I called the skateboard company and was put in touch with their director of marketing who told me that they get hundreds of requests but that she would speak to the company’s president about a small donation and get back to me.  Within 5 minutes, I received a phone call back from the marketing director who told me that a significant package of items would be shipped to us the following day.
As you may have guessed, the president of the skateboard company turned out to be my new friend "John" who I had helped a week before.  He also happens to own a plastic injection mold shop to make skateboard wheels. 
Now I honestly didn’t know the connection between the two companies (I’m not a skateboarder).  Once John saw my name, he immediately wanted to repay the favor I had shown him and sent over a box of skateboarding items worth several hundreds of dollars to help the charity.
This is an example of Karma in its purest form...
Good Karma isn’t created by a "quid pro quo" relationship (you scratch my back and I’ll scratch yours).  Positive Karma is created by wanting nothing back in return.  It’s the idea that giving of yourself is good for the community, society, and the world as a whole.  I didn’t give John fuses because I wanted something from him at the time...I just wanted to help him out...it was the right thing to do at the time...
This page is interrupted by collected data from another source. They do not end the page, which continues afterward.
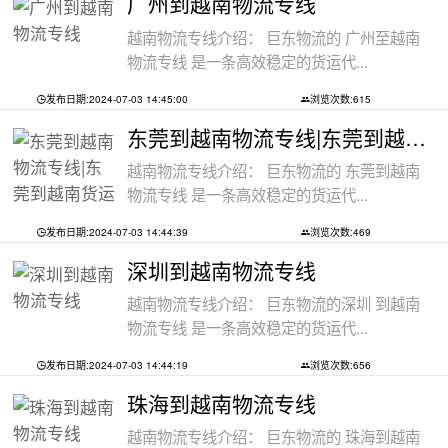
广州到越南物流专线
越南物流专线介绍： 巨东物流的 广州至越南
物流专线 是一条高效稳定的货运代...
发布日期:2024-07-03 14:45:00
浏览次数:615
东莞到越南物流专线|东莞到越南货运代理
越南物流专线介绍： 巨东物流的 东莞到越南
物流专线 是一条高效稳定的货运代...
发布日期:2024-07-03 14:44:39
浏览次数:469
深圳到越南物流专线
越南物流专线介绍： 巨东物流的深圳 到越南
物流专线 是一条高效稳定的货运代...
发布日期:2024-07-03 14:44:19
浏览次数:656
珠海到越南物流专线
越南物流专线介绍： 巨东物流的 珠海到越南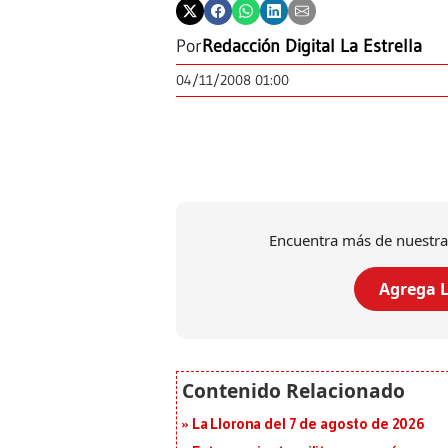
Por
Redacción Digital La Estrella
04/11/2008 01:00
Encuentra más de nuestra
Agrega L
La Llorona del 7 de agosto de 2026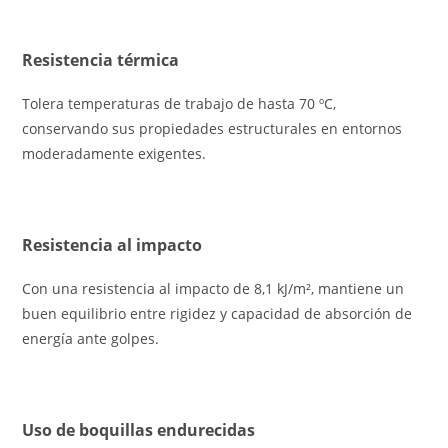
Resistencia térmica
Tolera temperaturas de trabajo de hasta 70 ºC,
conservando sus propiedades estructurales en entornos
moderadamente exigentes.
Resistencia al impacto
Con una resistencia al impacto de 8,1 kJ/m², mantiene un
buen equilibrio entre rigidez y capacidad de absorción de
energía ante golpes.
Uso de boquillas endurecidas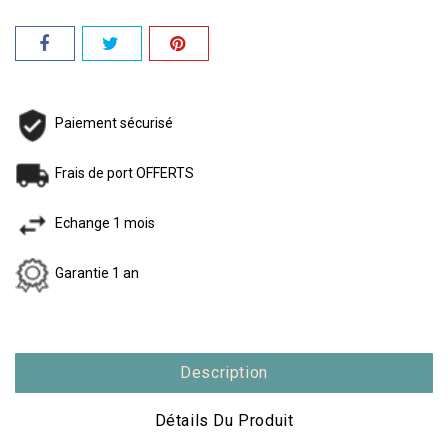
Paiement sécurisé
Frais de port OFFERTS
Echange 1 mois
Garantie 1 an
Description
Détails Du Produit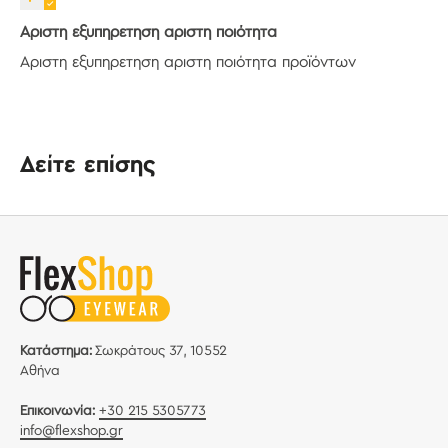
Αριστη εξυπηρετηση αριστη ποιότητα
Αριστη εξυπηρετηση αριστη ποιότητα προϊόντων
Δείτε επίσης
Κατάστημα:
Σωκράτους 37, 10552
Αθήνα
Επικοινωνία:
+30 215 5305773
info@flexshop.gr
Giving isn’t necessarily limited to money either...it’s fairly easy to reach in your pocket to give a homeless person some loose change...but it takes a bit more effort to go with that same person to get them a hot meal or a cold drink on a hot day (it also ensures that your money will be spent on feeding a person food rather them allowing them to use the money to perhaps feed a "habit").
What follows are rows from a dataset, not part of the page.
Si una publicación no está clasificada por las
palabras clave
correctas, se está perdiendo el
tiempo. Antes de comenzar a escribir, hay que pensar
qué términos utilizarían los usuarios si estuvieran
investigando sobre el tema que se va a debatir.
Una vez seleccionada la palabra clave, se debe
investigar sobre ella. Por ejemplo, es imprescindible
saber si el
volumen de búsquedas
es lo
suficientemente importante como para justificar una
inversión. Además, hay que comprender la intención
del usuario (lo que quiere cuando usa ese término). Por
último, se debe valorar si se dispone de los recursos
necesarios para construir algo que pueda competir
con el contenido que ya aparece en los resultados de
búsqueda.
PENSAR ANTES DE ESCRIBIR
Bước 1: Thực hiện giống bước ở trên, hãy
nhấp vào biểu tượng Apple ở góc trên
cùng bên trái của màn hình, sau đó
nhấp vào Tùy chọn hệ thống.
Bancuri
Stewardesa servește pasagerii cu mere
It’s been a pretty rough last few years for a big percentage of our population.  What I’ve witnessed though is that people, even though they seem to have less, are giving more.  Maybe this is because more people than ever are actually closer to the "other side of prosperity" than ever before so they too might one day be that hungry person forced to ask for a hand-out.
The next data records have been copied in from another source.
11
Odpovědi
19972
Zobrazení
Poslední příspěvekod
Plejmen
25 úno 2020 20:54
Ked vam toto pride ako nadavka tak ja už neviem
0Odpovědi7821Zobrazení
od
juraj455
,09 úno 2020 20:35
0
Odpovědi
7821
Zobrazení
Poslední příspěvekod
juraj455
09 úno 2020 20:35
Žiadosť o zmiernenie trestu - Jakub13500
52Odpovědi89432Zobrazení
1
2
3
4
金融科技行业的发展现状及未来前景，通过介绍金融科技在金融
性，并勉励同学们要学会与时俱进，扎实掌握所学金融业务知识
I am especially proud of the newest generation of young people who seem to be focused on how we all must fit into a global community.  Schools are now requiring community service hours as a part of graduation requirements.  Once people see how their efforts affect the world around them they are more likely to continue their good works into the future. 
A few years ago, I heard about the concept of "random acts of kindness" while visiting the Bay Area.  I was reading a San Francisco Chronicle news article that told where cars crossing toll bridges were paying the tolls for a car (or two) behind them.  Imagine the good feelings and thoughts that were created for one or two dollars.  Even if the person in the car behind was having a bad day...I’m certain a smile would have emerged on their face knowing that they were the "victim" of a random act of kindness.  Perhaps they might even return the act of kindness upon someone else during the course of the day.
Every once in a while, I’ll buy a soda from a vending machine and then put enough money into the machine to pay for next soda out of the machine.  I don’t stick around to find out who that person might be...but I feel certain that soda will taste a bit sweeter to whoever might have been the lucky person who got a free cold drink.

The knowledge that you’re helping another human being is itself the reward...

Helping others is a good thing.  Making people smile is a good thing.  Spreading happiness is a good thing...
Today is Good Friday...

...enjoy your weekend!

Thank you very much for your continued support of OptiFuse where we hope to bring awareness to the world we share.